Doggett later noted, "Imagine what the nightmare would be for corn if for prices you had a three in front of it instead of a seven, and you have all of these input costs," he said. "It would be a whole different world today."
Lusk said all of the organizations are looking at ways to address fertilizer costs. Farmers could be facing a "perfect storm" when it comes to crop improvement tools. Lusk also pointed to problems with steel shortages, labor and trucking.
"So, this is a multi-faceted problem and one we'll have to work through," he said.
Steve Censky, CEO of the American Soybean Association and a former deputy USDA secretary under the Trump administration, said his growers are concerned about how the Biden administration's EPA makes decisions on crop protection tools that farmers rely on.
"Our message to them is, don't be making a decision to take tools away when we already have high herbicide costs and availability quite low," Censky said. "We can't be taking those tools away from farmers because that will just add to the supply chain issues."
Censky added, "Same thing on the fertilizer side. We've seen phosphate and potash prices double. We've seen nitrogen prices tripled."
That's one reason ASA, NGCA, NAWG and NSP have each tried to appeal to the International Trade Commission to rescind import tariffs placed on phosphate from Morocco, as well as opposition to putting tariffs on nitrogen products from Trinidad and Tobago that are under review. "It just does not make any sense and the economic circumstances just don't warrant that," he said.
Depending on the outcome of the fall elections, the House Agriculture Committee could have more than half of its members who weren't around for the 2018 farm bill vote, Goule noted. That would require spending a lot of time in 2023 just educating newer members about the various titles of the farm bill and programs involved in each area of USDA.

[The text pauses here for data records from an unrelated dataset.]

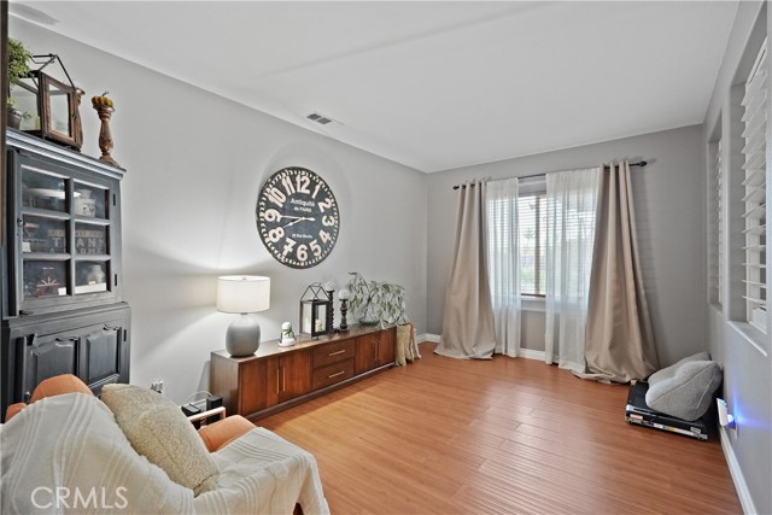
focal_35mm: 16
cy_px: 258
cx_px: 386
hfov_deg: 96.7
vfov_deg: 73.8
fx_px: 343
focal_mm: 16
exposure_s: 1/15
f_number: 4
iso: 4000
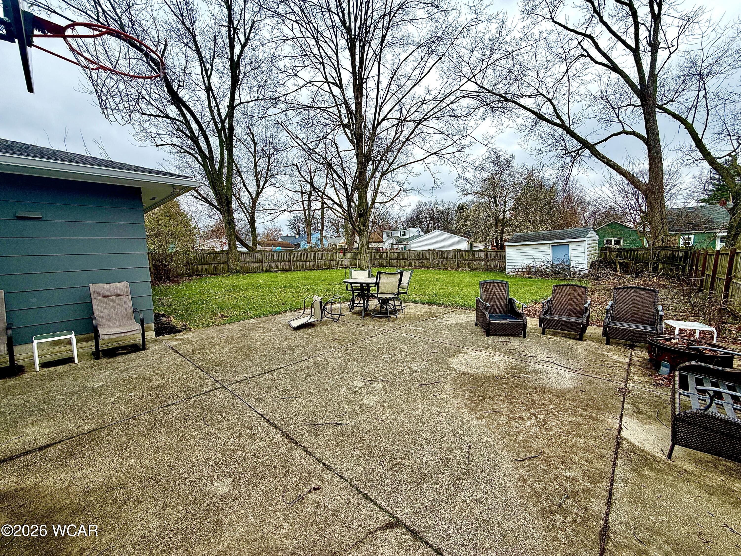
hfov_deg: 102.1
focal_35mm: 14
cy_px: 278
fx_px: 300
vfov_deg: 85.7
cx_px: 370
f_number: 2.2
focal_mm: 2.22
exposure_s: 1/502
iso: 40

NAWG likely will wait until this summer to focus more on farm bill policies, but Goule and Censky both pointed out the need to raise reference prices. Censky said the reference price soybeans under the Agricultural Risk Coverage/Price Loss Coverage programs, $8.40 a bushel, is so low it didn't trigger payments even during the trade war with China that dragged down commodity prices. He also said higher production costs should factor into reference prices as well.

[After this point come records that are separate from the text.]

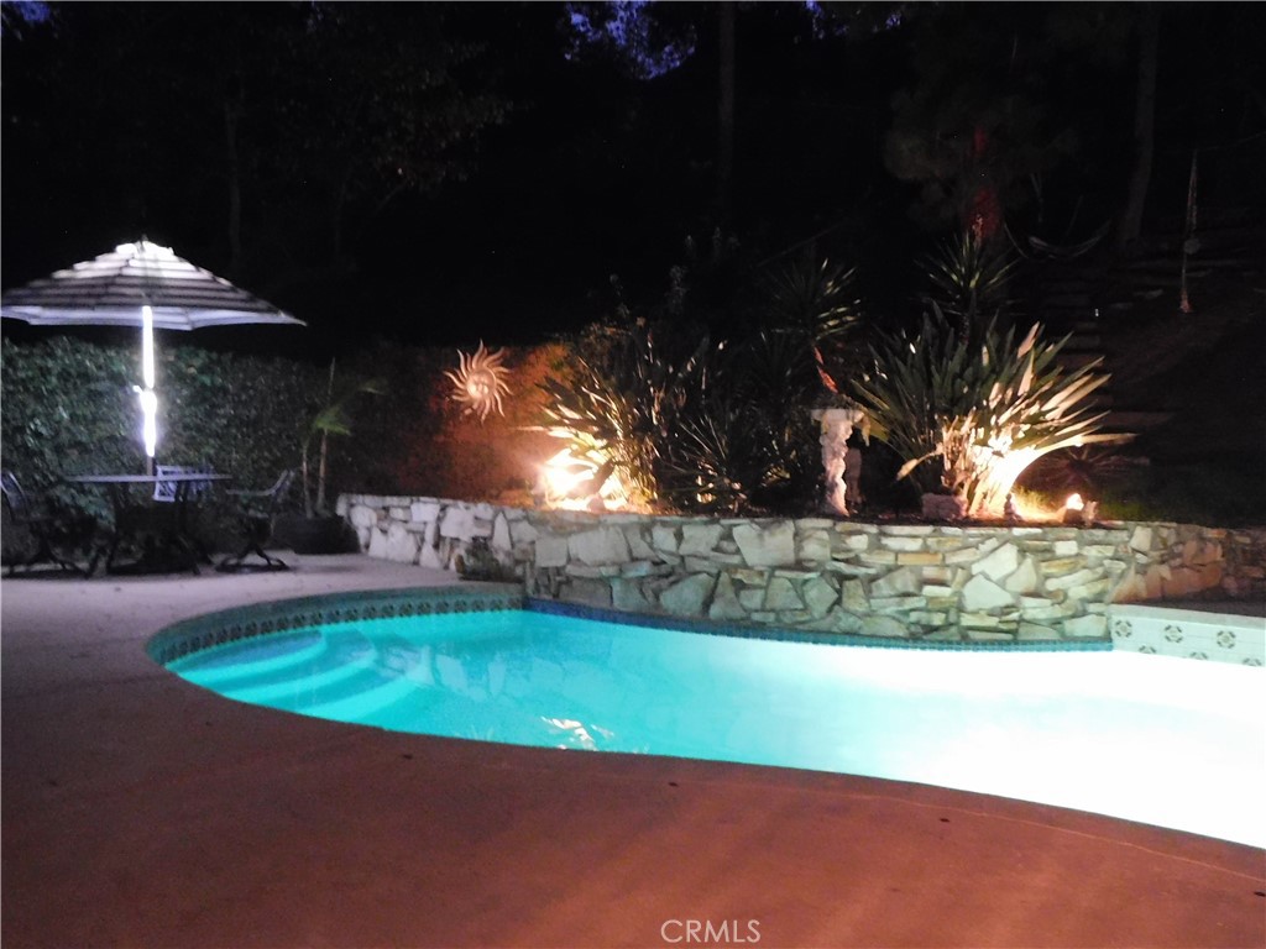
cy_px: 474
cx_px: 633
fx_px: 1097
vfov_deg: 46.8
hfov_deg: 60.0
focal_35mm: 30
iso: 1600
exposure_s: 1/4
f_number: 3.2
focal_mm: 5.3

"I think that has always factored into how Congress has set (reference prices)," Censky said. "It's not necessarily only based on cost of production, but it's one of those factors that Congress has always traditionally considered in setting those reference prices, or target prices, previously," Censky said.
Goule added that farmers were seeing higher production costs even before the Russia-Ukraine conflict and the farm bill should protect against those higher production costs. "Reference prices have got to be able to come more in line with what our true cost of production is," Goule said. "Otherwise, it's not a true safety net."